Once the line containing "итого-архив" is found in the entries below, restate it and each following line word for word, stopping after the line containing "La Junta de Política".

+++

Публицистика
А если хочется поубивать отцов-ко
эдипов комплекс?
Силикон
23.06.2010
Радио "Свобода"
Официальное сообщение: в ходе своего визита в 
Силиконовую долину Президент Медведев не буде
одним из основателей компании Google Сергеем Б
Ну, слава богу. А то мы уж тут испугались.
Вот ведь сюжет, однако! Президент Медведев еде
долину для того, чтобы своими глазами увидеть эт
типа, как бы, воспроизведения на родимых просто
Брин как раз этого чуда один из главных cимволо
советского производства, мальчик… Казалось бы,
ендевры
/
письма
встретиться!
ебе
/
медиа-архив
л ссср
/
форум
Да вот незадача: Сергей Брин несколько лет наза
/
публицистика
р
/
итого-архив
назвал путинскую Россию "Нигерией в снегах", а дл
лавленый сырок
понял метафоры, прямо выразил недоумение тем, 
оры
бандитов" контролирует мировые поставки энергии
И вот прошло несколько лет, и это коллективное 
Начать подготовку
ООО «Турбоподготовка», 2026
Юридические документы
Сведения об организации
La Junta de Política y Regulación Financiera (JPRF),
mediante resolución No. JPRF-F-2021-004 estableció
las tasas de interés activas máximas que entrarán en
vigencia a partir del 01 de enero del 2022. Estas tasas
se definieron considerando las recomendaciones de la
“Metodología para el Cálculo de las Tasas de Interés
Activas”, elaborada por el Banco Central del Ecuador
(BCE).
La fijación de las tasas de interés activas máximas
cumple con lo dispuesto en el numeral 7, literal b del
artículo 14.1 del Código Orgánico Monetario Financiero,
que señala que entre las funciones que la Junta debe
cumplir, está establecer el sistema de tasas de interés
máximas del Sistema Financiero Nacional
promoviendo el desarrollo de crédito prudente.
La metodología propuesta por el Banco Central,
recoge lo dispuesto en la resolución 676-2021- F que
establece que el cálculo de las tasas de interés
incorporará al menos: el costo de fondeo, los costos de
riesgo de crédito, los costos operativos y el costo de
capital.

+++

Problem solution:
итого-архив
назвал путинскую Россию "Нигерией в снегах", а дл
лавленый сырок
понял метафоры, прямо выразил недоумение тем, 
оры
бандитов" контролирует мировые поставки энергии
И вот прошло несколько лет, и это коллективное 
Начать подготовку
ООО «Турбоподготовка», 2026
Юридические документы
Сведения об организации
La Junta de Política y Regulación Financiera (JPRF),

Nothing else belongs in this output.